§ EXERCISE REQUIREMENTS
Each line of the data below from the one holding "TO CONTENTS PAGE" to the one holding "Throughout this course", inclusive, is to be reproduced exactly; no other line belongs in the answer.

(DATASET EXCERPTS)

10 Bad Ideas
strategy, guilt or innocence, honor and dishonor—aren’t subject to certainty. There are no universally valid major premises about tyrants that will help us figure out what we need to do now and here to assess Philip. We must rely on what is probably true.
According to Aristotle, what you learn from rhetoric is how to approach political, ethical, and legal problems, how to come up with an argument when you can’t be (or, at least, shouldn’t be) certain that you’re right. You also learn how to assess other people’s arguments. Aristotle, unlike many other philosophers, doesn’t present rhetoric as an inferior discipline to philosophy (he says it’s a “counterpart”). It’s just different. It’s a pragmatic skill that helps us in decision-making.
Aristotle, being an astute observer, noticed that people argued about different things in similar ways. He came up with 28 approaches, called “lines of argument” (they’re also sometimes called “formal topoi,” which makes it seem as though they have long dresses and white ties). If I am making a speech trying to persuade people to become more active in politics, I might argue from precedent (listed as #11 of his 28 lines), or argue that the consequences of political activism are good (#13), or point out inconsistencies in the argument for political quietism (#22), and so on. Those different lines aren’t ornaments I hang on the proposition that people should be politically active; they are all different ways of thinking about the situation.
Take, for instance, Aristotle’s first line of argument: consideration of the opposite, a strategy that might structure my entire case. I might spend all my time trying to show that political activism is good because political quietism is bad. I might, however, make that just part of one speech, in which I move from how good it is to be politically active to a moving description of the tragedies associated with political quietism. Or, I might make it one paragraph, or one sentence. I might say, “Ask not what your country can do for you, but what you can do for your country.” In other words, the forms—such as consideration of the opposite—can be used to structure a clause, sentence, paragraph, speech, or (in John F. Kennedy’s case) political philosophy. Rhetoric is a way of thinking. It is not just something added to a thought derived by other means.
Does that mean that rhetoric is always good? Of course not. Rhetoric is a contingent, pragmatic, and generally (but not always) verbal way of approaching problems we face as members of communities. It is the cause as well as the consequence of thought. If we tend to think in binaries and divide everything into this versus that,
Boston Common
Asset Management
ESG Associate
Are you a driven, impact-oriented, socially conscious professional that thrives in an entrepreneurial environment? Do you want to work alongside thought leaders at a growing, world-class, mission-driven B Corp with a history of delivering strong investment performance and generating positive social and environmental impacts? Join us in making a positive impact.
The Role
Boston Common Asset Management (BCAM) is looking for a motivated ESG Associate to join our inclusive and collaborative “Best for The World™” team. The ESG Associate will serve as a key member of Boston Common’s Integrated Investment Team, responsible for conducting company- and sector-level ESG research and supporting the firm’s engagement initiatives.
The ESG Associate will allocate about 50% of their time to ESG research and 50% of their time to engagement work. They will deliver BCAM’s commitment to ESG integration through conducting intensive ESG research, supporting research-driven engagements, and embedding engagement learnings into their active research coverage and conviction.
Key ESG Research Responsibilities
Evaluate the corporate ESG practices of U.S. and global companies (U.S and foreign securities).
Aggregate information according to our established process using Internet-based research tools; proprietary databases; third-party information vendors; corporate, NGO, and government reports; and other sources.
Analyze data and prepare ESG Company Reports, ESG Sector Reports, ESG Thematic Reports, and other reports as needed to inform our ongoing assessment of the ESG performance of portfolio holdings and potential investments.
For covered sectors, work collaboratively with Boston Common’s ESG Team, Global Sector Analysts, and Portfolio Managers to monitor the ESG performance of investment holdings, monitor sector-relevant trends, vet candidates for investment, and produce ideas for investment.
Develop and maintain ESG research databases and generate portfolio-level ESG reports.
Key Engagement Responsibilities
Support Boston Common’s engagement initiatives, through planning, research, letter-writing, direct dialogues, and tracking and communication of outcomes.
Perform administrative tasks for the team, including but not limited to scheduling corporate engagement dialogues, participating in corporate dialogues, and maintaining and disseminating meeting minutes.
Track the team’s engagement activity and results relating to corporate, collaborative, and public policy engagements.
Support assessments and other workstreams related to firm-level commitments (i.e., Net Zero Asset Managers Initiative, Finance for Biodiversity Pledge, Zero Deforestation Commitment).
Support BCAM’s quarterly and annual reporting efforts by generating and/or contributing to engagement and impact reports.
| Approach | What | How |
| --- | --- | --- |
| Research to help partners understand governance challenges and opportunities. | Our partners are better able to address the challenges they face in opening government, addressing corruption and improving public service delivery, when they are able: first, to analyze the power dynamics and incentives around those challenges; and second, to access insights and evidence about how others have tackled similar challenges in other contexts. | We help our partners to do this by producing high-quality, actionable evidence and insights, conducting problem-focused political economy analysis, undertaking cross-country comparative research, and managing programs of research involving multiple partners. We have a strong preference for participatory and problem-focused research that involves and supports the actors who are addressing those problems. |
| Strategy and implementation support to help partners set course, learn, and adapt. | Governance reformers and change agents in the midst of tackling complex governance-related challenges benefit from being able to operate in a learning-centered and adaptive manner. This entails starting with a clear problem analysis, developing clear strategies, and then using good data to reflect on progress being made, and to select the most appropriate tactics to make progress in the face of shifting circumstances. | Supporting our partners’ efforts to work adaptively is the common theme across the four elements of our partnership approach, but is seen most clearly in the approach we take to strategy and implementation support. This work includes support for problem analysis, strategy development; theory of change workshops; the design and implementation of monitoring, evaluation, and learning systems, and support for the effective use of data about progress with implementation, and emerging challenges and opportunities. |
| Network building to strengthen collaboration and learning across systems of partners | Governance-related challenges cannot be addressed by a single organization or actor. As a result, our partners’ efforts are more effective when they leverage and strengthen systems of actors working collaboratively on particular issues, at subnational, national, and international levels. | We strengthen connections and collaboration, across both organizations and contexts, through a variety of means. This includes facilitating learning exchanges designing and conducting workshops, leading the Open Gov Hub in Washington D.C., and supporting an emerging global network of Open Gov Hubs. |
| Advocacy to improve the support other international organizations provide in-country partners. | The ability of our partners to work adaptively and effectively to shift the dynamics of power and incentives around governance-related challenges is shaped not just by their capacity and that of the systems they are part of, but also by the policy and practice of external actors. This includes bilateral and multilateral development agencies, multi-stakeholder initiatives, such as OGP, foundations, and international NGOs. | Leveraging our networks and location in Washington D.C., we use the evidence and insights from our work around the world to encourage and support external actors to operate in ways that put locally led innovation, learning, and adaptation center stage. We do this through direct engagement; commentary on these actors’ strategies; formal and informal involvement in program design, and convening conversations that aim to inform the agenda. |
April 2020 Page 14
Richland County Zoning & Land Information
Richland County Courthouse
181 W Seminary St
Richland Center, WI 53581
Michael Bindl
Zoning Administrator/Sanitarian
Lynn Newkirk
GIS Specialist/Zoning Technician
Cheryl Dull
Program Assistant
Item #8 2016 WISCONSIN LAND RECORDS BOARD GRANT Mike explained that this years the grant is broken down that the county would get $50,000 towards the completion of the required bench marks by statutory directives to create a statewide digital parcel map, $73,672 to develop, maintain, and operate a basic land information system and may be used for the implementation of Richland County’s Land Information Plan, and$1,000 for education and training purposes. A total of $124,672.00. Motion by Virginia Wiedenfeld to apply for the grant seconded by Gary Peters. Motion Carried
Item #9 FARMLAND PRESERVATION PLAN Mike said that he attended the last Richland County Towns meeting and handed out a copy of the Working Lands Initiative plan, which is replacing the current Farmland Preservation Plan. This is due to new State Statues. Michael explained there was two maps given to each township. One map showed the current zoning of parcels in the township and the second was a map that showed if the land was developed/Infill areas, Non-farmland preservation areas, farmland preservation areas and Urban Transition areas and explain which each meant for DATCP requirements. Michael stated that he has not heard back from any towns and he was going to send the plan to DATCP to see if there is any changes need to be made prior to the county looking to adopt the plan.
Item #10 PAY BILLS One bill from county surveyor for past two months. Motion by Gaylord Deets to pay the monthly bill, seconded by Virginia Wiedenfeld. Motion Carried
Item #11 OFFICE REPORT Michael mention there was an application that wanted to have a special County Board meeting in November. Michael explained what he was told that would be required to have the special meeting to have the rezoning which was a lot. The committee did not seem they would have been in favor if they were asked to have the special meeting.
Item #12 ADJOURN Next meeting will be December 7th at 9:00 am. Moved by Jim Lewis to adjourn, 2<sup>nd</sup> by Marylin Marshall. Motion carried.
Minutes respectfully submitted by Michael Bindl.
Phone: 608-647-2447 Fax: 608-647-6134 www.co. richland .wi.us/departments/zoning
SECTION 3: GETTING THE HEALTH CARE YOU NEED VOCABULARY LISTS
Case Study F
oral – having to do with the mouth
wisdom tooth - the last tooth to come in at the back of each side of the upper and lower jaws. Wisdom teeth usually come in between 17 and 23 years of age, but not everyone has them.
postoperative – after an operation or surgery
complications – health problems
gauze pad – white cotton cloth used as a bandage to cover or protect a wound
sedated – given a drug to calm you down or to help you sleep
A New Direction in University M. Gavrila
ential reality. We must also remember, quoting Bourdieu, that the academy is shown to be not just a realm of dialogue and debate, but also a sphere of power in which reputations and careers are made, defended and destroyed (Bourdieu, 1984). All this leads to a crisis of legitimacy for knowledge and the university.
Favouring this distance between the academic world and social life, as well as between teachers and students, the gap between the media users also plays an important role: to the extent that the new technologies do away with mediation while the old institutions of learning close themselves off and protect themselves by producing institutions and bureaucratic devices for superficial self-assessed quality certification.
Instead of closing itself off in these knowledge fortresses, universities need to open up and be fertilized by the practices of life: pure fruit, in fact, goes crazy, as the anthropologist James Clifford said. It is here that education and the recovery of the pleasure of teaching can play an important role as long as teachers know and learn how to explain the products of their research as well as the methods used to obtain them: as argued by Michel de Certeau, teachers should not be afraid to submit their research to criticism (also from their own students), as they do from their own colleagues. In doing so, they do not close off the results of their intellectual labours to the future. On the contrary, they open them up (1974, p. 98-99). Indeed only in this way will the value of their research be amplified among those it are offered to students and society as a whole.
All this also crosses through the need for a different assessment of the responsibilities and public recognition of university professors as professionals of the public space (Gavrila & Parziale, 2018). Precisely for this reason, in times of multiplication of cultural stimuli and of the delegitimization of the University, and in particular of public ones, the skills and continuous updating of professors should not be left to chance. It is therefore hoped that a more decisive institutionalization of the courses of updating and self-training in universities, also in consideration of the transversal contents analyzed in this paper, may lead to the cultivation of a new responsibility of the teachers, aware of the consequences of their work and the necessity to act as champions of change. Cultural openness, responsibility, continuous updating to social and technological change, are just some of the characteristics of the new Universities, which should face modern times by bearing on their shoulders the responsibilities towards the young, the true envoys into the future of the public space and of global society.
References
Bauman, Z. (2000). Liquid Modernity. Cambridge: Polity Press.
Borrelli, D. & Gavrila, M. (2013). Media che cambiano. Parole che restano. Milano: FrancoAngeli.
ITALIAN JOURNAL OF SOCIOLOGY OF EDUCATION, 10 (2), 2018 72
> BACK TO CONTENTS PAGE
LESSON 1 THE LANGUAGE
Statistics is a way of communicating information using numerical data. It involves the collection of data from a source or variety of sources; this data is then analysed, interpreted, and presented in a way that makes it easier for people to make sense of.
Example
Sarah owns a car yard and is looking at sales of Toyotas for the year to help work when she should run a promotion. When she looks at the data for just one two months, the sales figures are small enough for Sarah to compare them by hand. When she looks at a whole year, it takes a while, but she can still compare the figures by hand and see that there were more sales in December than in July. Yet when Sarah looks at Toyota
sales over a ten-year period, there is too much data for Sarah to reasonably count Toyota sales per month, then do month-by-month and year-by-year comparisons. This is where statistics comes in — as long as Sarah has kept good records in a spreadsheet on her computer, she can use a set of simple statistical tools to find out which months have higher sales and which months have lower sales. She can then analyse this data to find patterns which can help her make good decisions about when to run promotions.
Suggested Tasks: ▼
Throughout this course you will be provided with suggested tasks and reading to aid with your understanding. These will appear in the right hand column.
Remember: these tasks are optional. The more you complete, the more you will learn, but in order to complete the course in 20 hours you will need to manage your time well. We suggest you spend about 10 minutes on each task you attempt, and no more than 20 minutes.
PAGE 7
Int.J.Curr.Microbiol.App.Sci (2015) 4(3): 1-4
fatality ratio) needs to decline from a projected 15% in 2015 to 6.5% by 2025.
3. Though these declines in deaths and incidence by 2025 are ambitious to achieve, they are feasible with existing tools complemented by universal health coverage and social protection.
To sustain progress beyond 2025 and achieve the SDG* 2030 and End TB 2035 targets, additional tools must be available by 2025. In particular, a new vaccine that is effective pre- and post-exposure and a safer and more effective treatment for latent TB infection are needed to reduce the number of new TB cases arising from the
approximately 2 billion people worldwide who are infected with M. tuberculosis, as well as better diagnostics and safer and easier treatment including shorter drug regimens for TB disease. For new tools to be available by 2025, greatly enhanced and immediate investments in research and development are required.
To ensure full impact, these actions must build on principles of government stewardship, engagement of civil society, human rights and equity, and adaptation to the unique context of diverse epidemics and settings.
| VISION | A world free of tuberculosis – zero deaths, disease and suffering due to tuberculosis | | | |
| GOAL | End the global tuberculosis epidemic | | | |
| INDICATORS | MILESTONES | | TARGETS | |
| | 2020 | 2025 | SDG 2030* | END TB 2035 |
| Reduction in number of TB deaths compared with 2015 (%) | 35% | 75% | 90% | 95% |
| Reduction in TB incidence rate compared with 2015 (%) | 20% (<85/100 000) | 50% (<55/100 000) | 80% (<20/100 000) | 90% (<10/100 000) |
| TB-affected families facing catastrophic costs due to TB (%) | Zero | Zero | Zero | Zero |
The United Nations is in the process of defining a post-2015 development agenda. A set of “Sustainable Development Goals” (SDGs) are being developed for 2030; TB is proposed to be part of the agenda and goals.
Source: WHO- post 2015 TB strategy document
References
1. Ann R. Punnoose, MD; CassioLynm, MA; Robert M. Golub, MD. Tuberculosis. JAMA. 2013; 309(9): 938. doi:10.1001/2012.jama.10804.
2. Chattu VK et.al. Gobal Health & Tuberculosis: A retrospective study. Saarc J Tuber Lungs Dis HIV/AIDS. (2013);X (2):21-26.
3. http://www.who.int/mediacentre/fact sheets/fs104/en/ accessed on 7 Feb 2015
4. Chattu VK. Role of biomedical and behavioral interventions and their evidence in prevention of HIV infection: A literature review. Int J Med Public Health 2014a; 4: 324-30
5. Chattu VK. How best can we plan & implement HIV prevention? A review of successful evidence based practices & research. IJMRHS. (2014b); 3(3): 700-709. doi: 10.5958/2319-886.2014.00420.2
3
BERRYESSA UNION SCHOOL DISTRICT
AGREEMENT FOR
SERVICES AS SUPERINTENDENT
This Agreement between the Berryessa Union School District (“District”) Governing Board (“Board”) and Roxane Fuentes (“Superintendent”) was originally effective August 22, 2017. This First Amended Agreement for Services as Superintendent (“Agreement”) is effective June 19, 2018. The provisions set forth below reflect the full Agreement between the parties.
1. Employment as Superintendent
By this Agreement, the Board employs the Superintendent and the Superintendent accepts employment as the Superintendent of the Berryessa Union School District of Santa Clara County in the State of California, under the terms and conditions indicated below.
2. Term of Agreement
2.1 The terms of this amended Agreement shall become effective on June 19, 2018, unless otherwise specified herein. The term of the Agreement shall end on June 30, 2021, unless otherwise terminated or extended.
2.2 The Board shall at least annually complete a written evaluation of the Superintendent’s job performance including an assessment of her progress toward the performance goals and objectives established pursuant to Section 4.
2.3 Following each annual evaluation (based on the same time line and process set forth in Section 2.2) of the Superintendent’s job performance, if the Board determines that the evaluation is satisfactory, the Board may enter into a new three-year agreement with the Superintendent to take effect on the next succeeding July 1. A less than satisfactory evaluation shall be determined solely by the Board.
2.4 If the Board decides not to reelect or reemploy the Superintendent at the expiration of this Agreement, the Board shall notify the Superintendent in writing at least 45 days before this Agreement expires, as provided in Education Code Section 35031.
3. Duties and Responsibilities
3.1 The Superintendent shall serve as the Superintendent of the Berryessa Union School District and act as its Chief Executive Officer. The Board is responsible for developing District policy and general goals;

(End DATASET EXCERPTS)

§ TASK ANSWER
> BACK TO CONTENTS PAGE
LESSON 1 THE LANGUAGE
Statistics is a way of communicating information using numerical data. It involves the collection of data from a source or variety of sources; this data is then analysed, interpreted, and presented in a way that makes it easier for people to make sense of.
Example
Sarah owns a car yard and is looking at sales of Toyotas for the year to help work when she should run a promotion. When she looks at the data for just one two months, the sales figures are small enough for Sarah to compare them by hand. When she looks at a whole year, it takes a while, but she can still compare the figures by hand and see that there were more sales in December than in July. Yet when Sarah looks at Toyota
sales over a ten-year period, there is too much data for Sarah to reasonably count Toyota sales per month, then do month-by-month and year-by-year comparisons. This is where statistics comes in — as long as Sarah has kept good records in a spreadsheet on her computer, she can use a set of simple statistical tools to find out which months have higher sales and which months have lower sales. She can then analyse this data to find patterns which can help her make good decisions about when to run promotions.
Suggested Tasks: ▼
Throughout this course you will be provided with suggested tasks and reading to aid with your understanding. These will appear in the right hand column.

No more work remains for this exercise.